THE TASK ::
Please retype all the records below exactly as they read.

RAW DATA ::

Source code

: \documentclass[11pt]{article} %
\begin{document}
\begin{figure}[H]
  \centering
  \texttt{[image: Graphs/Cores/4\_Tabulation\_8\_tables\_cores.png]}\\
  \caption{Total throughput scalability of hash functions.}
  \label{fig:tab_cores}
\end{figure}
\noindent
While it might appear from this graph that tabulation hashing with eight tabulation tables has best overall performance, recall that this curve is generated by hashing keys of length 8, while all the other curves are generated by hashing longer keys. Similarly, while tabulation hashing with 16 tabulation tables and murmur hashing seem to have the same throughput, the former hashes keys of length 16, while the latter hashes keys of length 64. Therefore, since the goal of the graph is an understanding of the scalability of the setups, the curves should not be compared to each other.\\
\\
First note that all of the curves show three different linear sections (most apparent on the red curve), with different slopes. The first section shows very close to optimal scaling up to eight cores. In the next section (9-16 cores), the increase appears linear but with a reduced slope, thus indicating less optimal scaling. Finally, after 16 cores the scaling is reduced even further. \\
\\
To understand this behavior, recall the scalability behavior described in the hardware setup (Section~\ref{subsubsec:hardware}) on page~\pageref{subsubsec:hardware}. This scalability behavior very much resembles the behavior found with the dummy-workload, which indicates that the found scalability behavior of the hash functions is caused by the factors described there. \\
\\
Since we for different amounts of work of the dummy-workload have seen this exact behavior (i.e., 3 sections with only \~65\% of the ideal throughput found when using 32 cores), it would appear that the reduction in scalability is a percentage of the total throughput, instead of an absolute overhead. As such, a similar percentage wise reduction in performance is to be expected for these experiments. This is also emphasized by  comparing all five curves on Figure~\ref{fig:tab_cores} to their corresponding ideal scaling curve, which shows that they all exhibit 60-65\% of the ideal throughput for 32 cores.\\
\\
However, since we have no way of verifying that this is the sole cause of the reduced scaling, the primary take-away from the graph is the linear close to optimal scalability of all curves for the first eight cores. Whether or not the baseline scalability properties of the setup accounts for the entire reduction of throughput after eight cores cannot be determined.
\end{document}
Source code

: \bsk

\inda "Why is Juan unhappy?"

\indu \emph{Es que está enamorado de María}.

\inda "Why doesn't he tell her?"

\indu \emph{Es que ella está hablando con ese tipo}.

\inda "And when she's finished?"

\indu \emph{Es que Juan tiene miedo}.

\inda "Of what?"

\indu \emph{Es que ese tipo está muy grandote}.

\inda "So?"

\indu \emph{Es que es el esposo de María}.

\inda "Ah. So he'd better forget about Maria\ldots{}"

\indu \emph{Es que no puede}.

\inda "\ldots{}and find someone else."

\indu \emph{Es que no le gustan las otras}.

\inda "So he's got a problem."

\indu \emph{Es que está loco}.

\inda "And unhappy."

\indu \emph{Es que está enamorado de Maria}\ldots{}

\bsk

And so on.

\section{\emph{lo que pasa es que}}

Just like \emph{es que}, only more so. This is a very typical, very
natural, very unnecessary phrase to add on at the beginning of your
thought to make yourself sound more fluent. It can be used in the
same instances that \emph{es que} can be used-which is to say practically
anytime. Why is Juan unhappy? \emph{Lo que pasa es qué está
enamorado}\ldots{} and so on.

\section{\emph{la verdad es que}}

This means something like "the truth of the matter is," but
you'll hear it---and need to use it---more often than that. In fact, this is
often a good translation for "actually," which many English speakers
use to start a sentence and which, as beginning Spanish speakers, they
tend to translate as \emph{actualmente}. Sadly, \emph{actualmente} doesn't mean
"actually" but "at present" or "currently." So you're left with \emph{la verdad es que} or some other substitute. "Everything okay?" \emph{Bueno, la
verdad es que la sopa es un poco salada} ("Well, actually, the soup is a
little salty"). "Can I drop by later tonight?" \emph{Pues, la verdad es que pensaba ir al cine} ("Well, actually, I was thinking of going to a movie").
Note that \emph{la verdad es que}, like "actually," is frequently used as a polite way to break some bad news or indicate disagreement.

RESPONSE FOR THIS EXERCISE ::
Source code

: \documentclass[11pt]{article} %
\begin{document}
\begin{figure}[H]
  \centering
  \texttt{[image: Graphs/Cores/4\_Tabulation\_8\_tables\_cores.png]}\\
  \caption{Total throughput scalability of hash functions.}
  \label{fig:tab_cores}
\end{figure}
\noindent
While it might appear from this graph that tabulation hashing with eight tabulation tables has best overall performance, recall that this curve is generated by hashing keys of length 8, while all the other curves are generated by hashing longer keys. Similarly, while tabulation hashing with 16 tabulation tables and murmur hashing seem to have the same throughput, the former hashes keys of length 16, while the latter hashes keys of length 64. Therefore, since the goal of the graph is an understanding of the scalability of the setups, the curves should not be compared to each other.\\
\\
First note that all of the curves show three different linear sections (most apparent on the red curve), with different slopes. The first section shows very close to optimal scaling up to eight cores. In the next section (9-16 cores), the increase appears linear but with a reduced slope, thus indicating less optimal scaling. Finally, after 16 cores the scaling is reduced even further. \\
\\
To understand this behavior, recall the scalability behavior described in the hardware setup (Section~\ref{subsubsec:hardware}) on page~\pageref{subsubsec:hardware}. This scalability behavior very much resembles the behavior found with the dummy-workload, which indicates that the found scalability behavior of the hash functions is caused by the factors described there. \\
\\
Since we for different amounts of work of the dummy-workload have seen this exact behavior (i.e., 3 sections with only \~65\% of the ideal throughput found when using 32 cores), it would appear that the reduction in scalability is a percentage of the total throughput, instead of an absolute overhead. As such, a similar percentage wise reduction in performance is to be expected for these experiments. This is also emphasized by  comparing all five curves on Figure~\ref{fig:tab_cores} to their corresponding ideal scaling curve, which shows that they all exhibit 60-65\% of the ideal throughput for 32 cores.\\
\\
However, since we have no way of verifying that this is the sole cause of the reduced scaling, the primary take-away from the graph is the linear close to optimal scalability of all curves for the first eight cores. Whether or not the baseline scalability properties of the setup accounts for the entire reduction of throughput after eight cores cannot be determined.
\end{document}
Source code

: \bsk

\inda "Why is Juan unhappy?"

\indu \emph{Es que está enamorado de María}.

\inda "Why doesn't he tell her?"

\indu \emph{Es que ella está hablando con ese tipo}.

\inda "And when she's finished?"

\indu \emph{Es que Juan tiene miedo}.

\inda "Of what?"

\indu \emph{Es que ese tipo está muy grandote}.

\inda "So?"

\indu \emph{Es que es el esposo de María}.

\inda "Ah. So he'd better forget about Maria\ldots{}"

\indu \emph{Es que no puede}.

\inda "\ldots{}and find someone else."

\indu \emph{Es que no le gustan las otras}.

\inda "So he's got a problem."

\indu \emph{Es que está loco}.

\inda "And unhappy."

\indu \emph{Es que está enamorado de Maria}\ldots{}

\bsk

And so on.

\section{\emph{lo que pasa es que}}

Just like \emph{es que}, only more so. This is a very typical, very
natural, very unnecessary phrase to add on at the beginning of your
thought to make yourself sound more fluent. It can be used in the
same instances that \emph{es que} can be used-which is to say practically
anytime. Why is Juan unhappy? \emph{Lo que pasa es qué está
enamorado}\ldots{} and so on.

\section{\emph{la verdad es que}}

This means something like "the truth of the matter is," but
you'll hear it---and need to use it---more often than that. In fact, this is
often a good translation for "actually," which many English speakers
use to start a sentence and which, as beginning Spanish speakers, they
tend to translate as \emph{actualmente}. Sadly, \emph{actualmente} doesn't mean
"actually" but "at present" or "currently." So you're left with \emph{la verdad es que} or some other substitute. "Everything okay?" \emph{Bueno, la
verdad es que la sopa es un poco salada} ("Well, actually, the soup is a
little salty"). "Can I drop by later tonight?" \emph{Pues, la verdad es que pensaba ir al cine} ("Well, actually, I was thinking of going to a movie").
Note that \emph{la verdad es que}, like "actually," is frequently used as a polite way to break some bad news or indicate disagreement.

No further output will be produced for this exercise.